In 2012, T.T. and other 30 agroforestry coffee farmers established their cooperative, and with that, their coffee brand, that today is called Guaii coffee. Today, the Guaii co-op as a whole produces more than 15,000 60-kilo bags per year, having more than two million producing coffee trees. They just managed to plant more than 500,000 new coffee trees in the end of 2019, which should start producing around 2023. T.T. stresses that the main goal of the co-op is to help farmers from the region in the transition from merely organic to agroforestry, in a partnership with the Federal Institute of Machado. They’ve also started producing organic peanuts, sesame seeds, and raw brown sugar, but coffee is their main product under the Guaii brand, where 300 families are involved. “Guaii is our dream to have a good coffee, collectively produced in an agroforestry system, being distributed at fair prices to all Brazilians, specially to the working class,” says T.T.

In order to accomplish that dream, they needed help. R.N., a coffee professional from São Paulo, had her first contact with Guaii coffee at the Armazém do Campo outpost in São Paulo. Armazém do Campo is a grocery shop that offers organic and agroecological products that come from the Landless Movement settlements throughout Brazil. She was then invited to revamp the coffee service at the grocery shop but ultimately realized there was no way to fix their coffee service unless she went to origin and tried to sort quality issues together with producers at the origin, that is, at the Quilombo Grande site.

“Guaii producers did not have a thorough comprehension of what is specialty coffee, and divided their coffee into three main commercial blends (Guaii popular, Guaii sustainable and Guaii organic), based solely on screen size and with no regard for cup quality, which is a pity because they had really good coffee out there,” says R.N. The idea going forward is to separate the coffee based on quality and sell it better, and with the income generated train the farmers from the coop on how to cup and sort their own coffee, and also buy basic equipment for the coop.

In parallel, in São Paulo, some coffee shops and coffee professionals formed an informal alliance in order to, together, come up with better practices in terms of hiring minorities, reducing waste, discussing current political issues that could affect the coffee community, and so on. So, R.N. facilitated with them in order to have the coffee produced by the coop shipped to São Paulo and then roasted by N.B., a roaster based in the capital. Each coffee shop then commercialized the coffee to their customer base being very open about the origin of the coffee.

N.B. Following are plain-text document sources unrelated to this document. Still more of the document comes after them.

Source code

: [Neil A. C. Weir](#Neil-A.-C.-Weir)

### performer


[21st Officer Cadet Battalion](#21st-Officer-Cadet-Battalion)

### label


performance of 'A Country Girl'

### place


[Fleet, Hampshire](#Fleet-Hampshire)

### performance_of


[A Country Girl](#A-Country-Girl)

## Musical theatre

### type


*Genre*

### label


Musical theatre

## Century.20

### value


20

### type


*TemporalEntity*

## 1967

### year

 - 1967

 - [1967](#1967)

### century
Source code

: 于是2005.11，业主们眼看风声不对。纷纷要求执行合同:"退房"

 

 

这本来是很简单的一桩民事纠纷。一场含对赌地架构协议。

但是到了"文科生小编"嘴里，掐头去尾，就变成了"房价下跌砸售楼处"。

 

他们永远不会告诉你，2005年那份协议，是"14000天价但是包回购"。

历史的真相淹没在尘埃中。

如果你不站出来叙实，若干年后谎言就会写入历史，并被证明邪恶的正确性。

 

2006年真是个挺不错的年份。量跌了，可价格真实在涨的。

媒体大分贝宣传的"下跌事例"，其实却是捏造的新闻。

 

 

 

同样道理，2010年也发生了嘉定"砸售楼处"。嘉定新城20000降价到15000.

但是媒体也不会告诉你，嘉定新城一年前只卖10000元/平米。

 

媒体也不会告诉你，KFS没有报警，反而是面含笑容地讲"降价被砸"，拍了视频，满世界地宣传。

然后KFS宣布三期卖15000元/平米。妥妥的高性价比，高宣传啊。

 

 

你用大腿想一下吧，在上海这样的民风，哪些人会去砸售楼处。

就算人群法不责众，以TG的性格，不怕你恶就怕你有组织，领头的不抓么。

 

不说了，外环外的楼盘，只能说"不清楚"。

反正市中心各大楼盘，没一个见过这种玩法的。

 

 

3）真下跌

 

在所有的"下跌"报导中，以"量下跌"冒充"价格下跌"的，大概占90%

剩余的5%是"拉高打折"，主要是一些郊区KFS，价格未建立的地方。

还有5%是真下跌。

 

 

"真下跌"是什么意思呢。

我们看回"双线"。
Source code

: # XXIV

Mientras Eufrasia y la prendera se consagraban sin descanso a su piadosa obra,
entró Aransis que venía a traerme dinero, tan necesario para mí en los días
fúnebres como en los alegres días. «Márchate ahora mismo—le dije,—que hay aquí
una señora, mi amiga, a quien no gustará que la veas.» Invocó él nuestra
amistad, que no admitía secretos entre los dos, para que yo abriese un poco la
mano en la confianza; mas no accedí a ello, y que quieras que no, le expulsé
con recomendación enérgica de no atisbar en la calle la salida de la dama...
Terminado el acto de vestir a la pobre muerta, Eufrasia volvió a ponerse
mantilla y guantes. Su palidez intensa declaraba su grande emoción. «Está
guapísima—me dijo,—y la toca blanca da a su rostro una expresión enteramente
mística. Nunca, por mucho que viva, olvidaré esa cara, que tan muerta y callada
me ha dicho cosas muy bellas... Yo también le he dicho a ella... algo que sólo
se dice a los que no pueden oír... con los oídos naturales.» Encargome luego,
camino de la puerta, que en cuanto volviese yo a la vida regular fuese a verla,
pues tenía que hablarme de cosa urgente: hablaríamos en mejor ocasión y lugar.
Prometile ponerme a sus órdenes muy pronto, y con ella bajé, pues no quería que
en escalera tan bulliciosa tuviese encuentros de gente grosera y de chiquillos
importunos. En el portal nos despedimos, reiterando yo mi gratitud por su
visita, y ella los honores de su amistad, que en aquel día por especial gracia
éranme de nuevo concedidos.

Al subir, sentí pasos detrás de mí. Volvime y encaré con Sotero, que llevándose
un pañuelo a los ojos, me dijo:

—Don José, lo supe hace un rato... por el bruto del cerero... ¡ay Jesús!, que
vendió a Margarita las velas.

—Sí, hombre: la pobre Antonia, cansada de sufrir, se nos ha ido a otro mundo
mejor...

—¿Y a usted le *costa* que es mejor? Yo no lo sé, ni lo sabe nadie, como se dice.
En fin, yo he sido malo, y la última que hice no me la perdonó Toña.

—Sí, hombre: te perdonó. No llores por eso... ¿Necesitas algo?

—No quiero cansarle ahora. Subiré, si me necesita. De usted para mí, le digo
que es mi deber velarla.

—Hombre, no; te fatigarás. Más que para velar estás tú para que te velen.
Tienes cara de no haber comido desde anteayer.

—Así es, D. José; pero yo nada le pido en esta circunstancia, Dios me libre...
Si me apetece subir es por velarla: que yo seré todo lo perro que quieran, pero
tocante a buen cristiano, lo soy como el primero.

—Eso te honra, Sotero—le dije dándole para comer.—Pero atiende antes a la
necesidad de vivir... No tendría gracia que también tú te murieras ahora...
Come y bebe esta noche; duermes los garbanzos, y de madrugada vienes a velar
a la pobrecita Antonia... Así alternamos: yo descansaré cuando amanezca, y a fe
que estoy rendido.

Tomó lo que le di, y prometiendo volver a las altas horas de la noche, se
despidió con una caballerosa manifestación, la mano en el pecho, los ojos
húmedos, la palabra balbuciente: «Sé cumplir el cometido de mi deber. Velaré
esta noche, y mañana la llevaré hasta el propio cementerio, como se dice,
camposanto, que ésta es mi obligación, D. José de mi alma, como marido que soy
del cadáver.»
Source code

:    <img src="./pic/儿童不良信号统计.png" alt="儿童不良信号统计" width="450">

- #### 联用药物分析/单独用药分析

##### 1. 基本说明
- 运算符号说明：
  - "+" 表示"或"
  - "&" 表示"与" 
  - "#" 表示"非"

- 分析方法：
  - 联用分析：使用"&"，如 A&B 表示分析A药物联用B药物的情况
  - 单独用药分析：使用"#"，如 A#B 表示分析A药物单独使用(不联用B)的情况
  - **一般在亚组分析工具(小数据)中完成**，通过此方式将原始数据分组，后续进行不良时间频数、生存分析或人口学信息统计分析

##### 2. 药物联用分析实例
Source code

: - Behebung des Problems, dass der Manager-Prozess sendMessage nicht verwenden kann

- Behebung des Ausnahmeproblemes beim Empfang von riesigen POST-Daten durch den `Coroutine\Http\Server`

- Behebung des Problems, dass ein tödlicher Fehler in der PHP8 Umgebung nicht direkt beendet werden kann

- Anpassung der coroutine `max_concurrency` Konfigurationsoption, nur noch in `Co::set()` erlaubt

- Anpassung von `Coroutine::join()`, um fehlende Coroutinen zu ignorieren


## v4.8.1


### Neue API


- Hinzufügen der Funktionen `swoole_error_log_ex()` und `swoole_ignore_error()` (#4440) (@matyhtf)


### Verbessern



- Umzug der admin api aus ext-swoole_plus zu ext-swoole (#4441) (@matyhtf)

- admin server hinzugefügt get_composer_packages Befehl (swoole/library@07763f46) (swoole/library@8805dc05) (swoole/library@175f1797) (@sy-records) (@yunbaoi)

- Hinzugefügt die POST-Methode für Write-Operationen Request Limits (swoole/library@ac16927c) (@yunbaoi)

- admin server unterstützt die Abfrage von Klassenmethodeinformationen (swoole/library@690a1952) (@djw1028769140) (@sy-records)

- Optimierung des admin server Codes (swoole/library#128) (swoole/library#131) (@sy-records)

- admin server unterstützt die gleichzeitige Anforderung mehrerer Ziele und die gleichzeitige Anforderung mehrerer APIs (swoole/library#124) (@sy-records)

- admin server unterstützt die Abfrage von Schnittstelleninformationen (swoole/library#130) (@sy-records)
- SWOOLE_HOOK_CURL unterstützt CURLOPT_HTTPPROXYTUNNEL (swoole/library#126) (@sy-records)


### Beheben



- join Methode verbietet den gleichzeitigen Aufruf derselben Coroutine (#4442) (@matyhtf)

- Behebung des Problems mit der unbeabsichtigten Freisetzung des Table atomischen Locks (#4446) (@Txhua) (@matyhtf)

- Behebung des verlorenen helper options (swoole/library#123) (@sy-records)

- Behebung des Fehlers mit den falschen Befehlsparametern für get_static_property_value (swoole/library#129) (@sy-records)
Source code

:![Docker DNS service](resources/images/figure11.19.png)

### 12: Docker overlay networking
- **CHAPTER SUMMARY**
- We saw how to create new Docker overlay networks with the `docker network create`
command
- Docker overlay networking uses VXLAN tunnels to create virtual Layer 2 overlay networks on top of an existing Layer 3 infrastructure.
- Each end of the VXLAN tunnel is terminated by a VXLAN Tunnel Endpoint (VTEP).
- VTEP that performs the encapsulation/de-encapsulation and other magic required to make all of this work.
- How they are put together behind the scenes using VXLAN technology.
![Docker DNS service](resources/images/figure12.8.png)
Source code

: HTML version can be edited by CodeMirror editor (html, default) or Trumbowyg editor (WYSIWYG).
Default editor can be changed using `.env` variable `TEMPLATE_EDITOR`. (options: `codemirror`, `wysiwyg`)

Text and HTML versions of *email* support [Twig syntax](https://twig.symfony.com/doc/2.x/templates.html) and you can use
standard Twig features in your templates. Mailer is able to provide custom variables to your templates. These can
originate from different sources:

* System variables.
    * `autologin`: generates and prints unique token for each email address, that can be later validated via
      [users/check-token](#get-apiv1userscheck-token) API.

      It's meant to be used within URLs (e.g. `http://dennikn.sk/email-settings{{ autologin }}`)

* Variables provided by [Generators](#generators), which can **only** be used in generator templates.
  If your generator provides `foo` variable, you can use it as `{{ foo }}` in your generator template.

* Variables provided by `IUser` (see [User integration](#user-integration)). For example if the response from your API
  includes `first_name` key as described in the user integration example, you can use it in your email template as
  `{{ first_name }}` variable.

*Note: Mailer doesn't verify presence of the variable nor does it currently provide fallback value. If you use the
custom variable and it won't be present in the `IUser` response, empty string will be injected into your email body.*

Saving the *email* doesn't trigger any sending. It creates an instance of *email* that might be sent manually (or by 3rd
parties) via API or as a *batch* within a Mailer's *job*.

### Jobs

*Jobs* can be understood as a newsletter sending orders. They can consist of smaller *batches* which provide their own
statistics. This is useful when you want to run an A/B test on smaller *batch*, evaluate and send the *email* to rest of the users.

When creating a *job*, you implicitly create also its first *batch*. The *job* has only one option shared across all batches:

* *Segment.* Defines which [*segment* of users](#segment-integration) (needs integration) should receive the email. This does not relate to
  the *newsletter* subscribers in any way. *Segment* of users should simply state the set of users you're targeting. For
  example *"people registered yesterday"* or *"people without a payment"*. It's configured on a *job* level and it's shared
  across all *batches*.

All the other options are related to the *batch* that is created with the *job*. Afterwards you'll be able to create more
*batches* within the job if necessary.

The first bags were already acquired by Por Um Punhado de Dólares, Takko Café São Paulo, and KOF cafés in São Paulo and sold under the MST label, in an attempt to show specialty coffee consumers that the landless movement also can produce quality coffee and also that their agricultural goods are not a taboo, as many Brazilians still prefer to believe. They exist, they are legally commercialized, and they can even reach high-quality coffee shops that dare show their customer base their political stance on the subject. This is a big deal: introducing a specialty coffee produced by a Landless Movement community is a way of making the theme mainstream for many Brazilians who still see the movement as anarchic or just plain wrong. These cafes made a bold move when they made the decision to overtly sell coffee from the Movement.

Things haven’t been easy for R.N. though: “When you are working with farmers who are constantly threatened for their lives or their land, it’s very hard to get things done in a reasonable timeframe. Simple tasks, like getting them to ship some samples, get postponed because they have much more crucial things to worry about, such as a trial coming up or an unexpected visit from a neighbor farmer.”

“The Landless Movement in Brazil, in my point of view, goes beyond the subject of land concentration—a heritage from our colonial past—but also does something rare nowadays: affordable, organic, quality food, readily accessible in the cities. If you think about it,” says R.N., “that is revolutionary. And that is why it is so scary to large landowners and the big Agro,” she pauses.

“I mean, imagine what they could do if they had more resources in hand?”